[RECORDS FOR THE TASK — start]
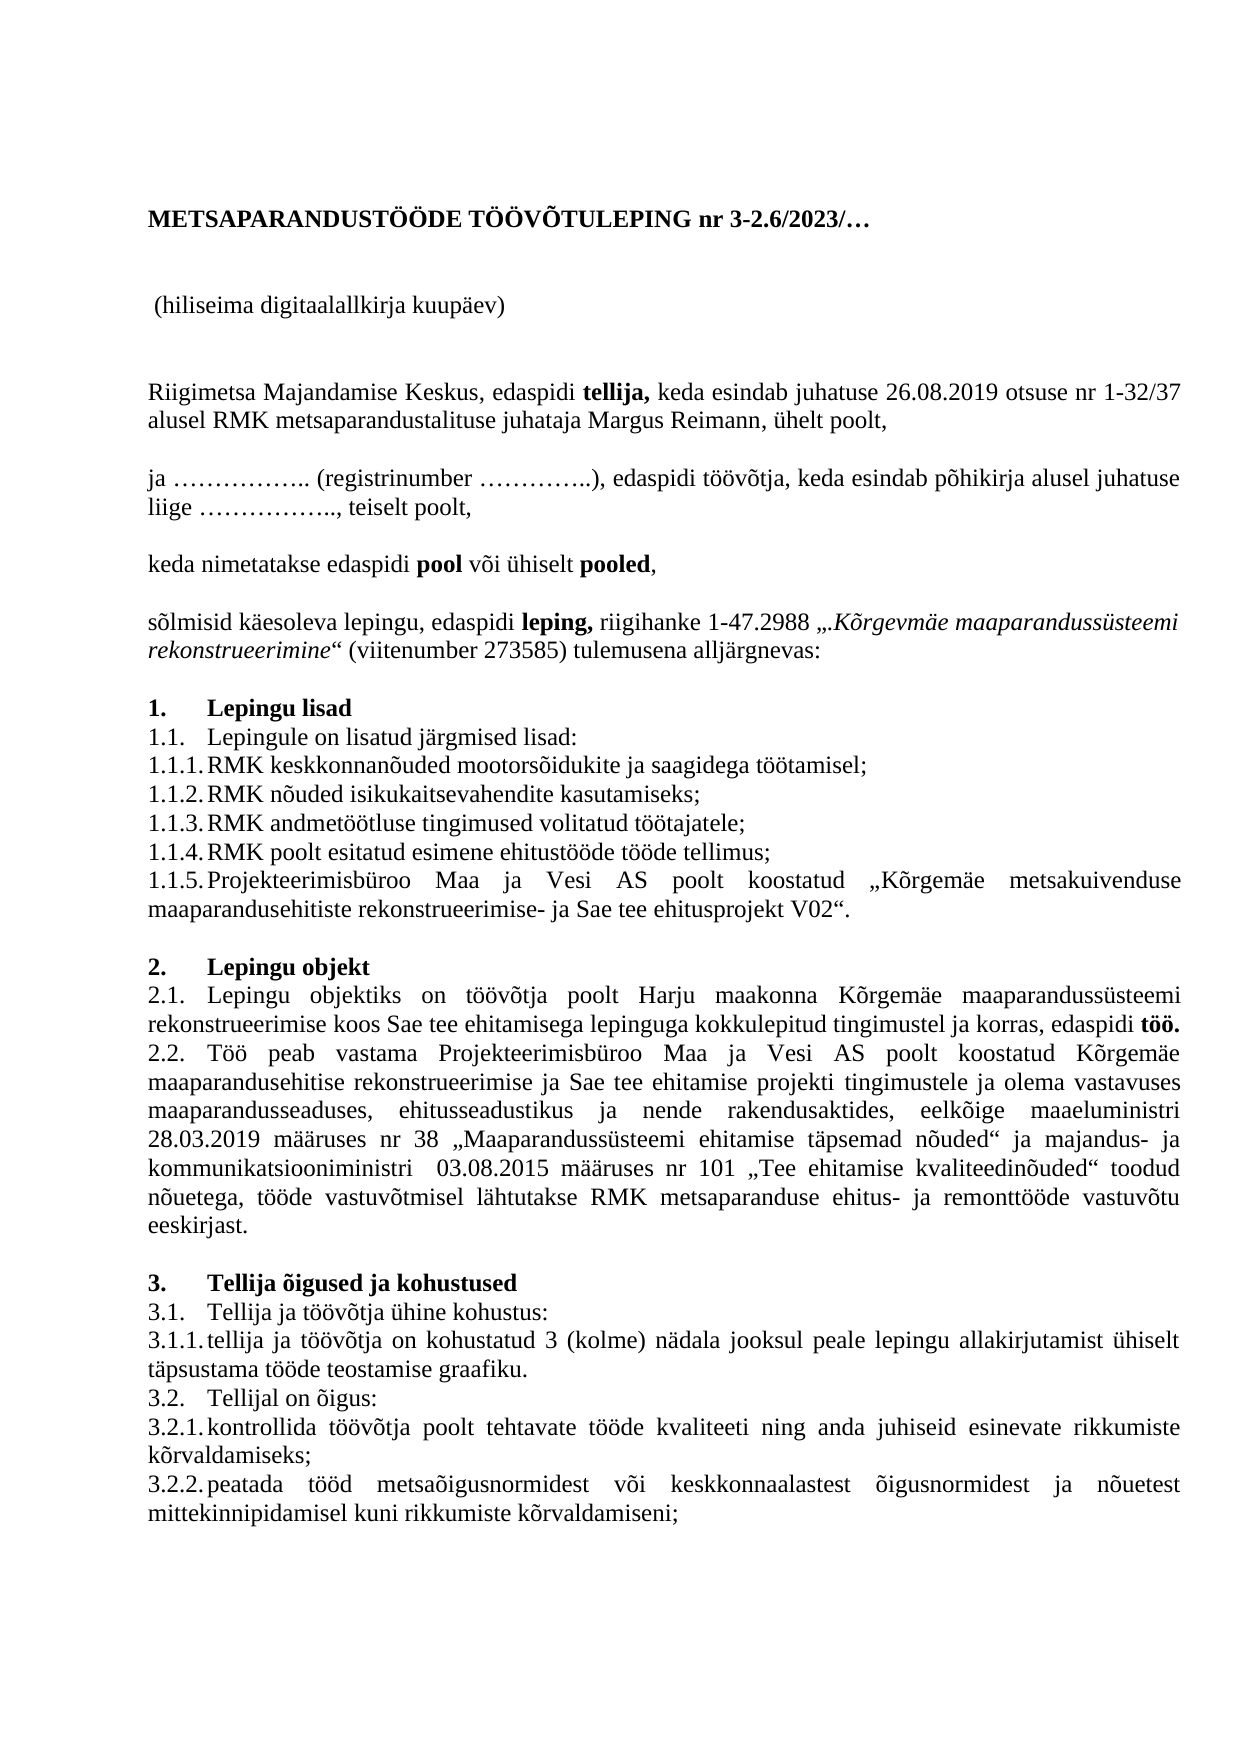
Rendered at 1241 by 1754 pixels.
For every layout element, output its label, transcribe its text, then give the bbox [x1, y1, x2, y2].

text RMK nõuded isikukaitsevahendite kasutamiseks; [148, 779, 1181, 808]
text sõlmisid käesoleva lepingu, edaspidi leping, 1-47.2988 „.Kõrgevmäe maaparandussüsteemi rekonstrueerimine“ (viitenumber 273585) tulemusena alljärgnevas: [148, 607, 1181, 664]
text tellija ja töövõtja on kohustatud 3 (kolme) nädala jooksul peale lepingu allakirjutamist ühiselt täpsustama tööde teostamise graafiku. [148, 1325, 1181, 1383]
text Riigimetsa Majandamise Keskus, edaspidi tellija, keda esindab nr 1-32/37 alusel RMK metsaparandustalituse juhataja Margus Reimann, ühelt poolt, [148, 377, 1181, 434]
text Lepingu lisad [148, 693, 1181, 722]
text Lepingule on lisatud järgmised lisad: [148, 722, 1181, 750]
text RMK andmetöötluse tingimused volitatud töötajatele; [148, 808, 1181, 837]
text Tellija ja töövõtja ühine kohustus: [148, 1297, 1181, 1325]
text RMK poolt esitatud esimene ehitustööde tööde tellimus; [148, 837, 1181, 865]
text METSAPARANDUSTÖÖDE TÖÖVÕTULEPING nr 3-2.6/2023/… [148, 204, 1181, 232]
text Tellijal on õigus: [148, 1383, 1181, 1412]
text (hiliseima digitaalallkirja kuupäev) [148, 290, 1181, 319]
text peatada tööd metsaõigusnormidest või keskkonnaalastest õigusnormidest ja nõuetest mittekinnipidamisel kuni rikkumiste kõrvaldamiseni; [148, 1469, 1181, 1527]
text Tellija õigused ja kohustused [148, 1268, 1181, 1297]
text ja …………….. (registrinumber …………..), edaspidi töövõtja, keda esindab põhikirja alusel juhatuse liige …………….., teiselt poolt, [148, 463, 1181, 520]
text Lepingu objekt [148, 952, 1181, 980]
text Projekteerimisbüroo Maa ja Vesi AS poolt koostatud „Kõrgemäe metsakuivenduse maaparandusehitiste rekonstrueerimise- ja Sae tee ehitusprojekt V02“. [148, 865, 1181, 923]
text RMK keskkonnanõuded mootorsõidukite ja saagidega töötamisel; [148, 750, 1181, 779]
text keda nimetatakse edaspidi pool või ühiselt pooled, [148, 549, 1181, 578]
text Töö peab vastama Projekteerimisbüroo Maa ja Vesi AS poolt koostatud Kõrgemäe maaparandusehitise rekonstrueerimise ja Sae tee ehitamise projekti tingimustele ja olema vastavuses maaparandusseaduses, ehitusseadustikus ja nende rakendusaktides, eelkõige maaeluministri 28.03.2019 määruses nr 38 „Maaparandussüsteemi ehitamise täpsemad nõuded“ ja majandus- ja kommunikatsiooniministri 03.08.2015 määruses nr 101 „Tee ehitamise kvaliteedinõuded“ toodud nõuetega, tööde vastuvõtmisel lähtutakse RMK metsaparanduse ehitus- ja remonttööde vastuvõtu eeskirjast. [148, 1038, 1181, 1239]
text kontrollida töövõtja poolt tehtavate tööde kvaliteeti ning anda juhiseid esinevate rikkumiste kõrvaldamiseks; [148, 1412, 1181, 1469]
[RECORDS FOR THE TASK — finish]
→ **REQUEST**
Output the listing word for word. Drop the pictures.

→ **TASK RESULT**
Rendered at 1241 by 1754 pixels.
For every layout element, output its label, transcribe its text, then give the bbox [x1, y1, x2, y2].

text RMK nõuded isikukaitsevahendite kasutamiseks; [148, 779, 1181, 808]
text sõlmisid käesoleva lepingu, edaspidi leping, 1-47.2988 „.Kõrgevmäe maaparandussüsteemi rekonstrueerimine“ (viitenumber 273585) tulemusena alljärgnevas: [148, 607, 1181, 664]
text tellija ja töövõtja on kohustatud 3 (kolme) nädala jooksul peale lepingu allakirjutamist ühiselt täpsustama tööde teostamise graafiku. [148, 1325, 1181, 1383]
text Riigimetsa Majandamise Keskus, edaspidi tellija, keda esindab nr 1-32/37 alusel RMK metsaparandustalituse juhataja Margus Reimann, ühelt poolt, [148, 377, 1181, 434]
text Lepingu lisad [148, 693, 1181, 722]
text Lepingule on lisatud järgmised lisad: [148, 722, 1181, 750]
text RMK andmetöötluse tingimused volitatud töötajatele; [148, 808, 1181, 837]
text Tellija ja töövõtja ühine kohustus: [148, 1297, 1181, 1325]
text RMK poolt esitatud esimene ehitustööde tööde tellimus; [148, 837, 1181, 865]
text METSAPARANDUSTÖÖDE TÖÖVÕTULEPING nr 3-2.6/2023/… [148, 204, 1181, 232]
text Tellijal on õigus: [148, 1383, 1181, 1412]
text (hiliseima digitaalallkirja kuupäev) [148, 290, 1181, 319]
text peatada tööd metsaõigusnormidest või keskkonnaalastest õigusnormidest ja nõuetest mittekinnipidamisel kuni rikkumiste kõrvaldamiseni; [148, 1469, 1181, 1527]
text Tellija õigused ja kohustused [148, 1268, 1181, 1297]
text ja …………….. (registrinumber …………..), edaspidi töövõtja, keda esindab põhikirja alusel juhatuse liige …………….., teiselt poolt, [148, 463, 1181, 520]
text Lepingu objekt [148, 952, 1181, 980]
text Projekteerimisbüroo Maa ja Vesi AS poolt koostatud „Kõrgemäe metsakuivenduse maaparandusehitiste rekonstrueerimise- ja Sae tee ehitusprojekt V02“. [148, 865, 1181, 923]
text RMK keskkonnanõuded mootorsõidukite ja saagidega töötamisel; [148, 750, 1181, 779]
text keda nimetatakse edaspidi pool või ühiselt pooled, [148, 549, 1181, 578]
text Töö peab vastama Projekteerimisbüroo Maa ja Vesi AS poolt koostatud Kõrgemäe maaparandusehitise rekonstrueerimise ja Sae tee ehitamise projekti tingimustele ja olema vastavuses maaparandusseaduses, ehitusseadustikus ja nende rakendusaktides, eelkõige maaeluministri 28.03.2019 määruses nr 38 „Maaparandussüsteemi ehitamise täpsemad nõuded“ ja majandus- ja kommunikatsiooniministri 03.08.2015 määruses nr 101 „Tee ehitamise kvaliteedinõuded“ toodud nõuetega, tööde vastuvõtmisel lähtutakse RMK metsaparanduse ehitus- ja remonttööde vastuvõtu eeskirjast. [148, 1038, 1181, 1239]
text kontrollida töövõtja poolt tehtavate tööde kvaliteeti ning anda juhiseid esinevate rikkumiste kõrvaldamiseks; [148, 1412, 1181, 1469]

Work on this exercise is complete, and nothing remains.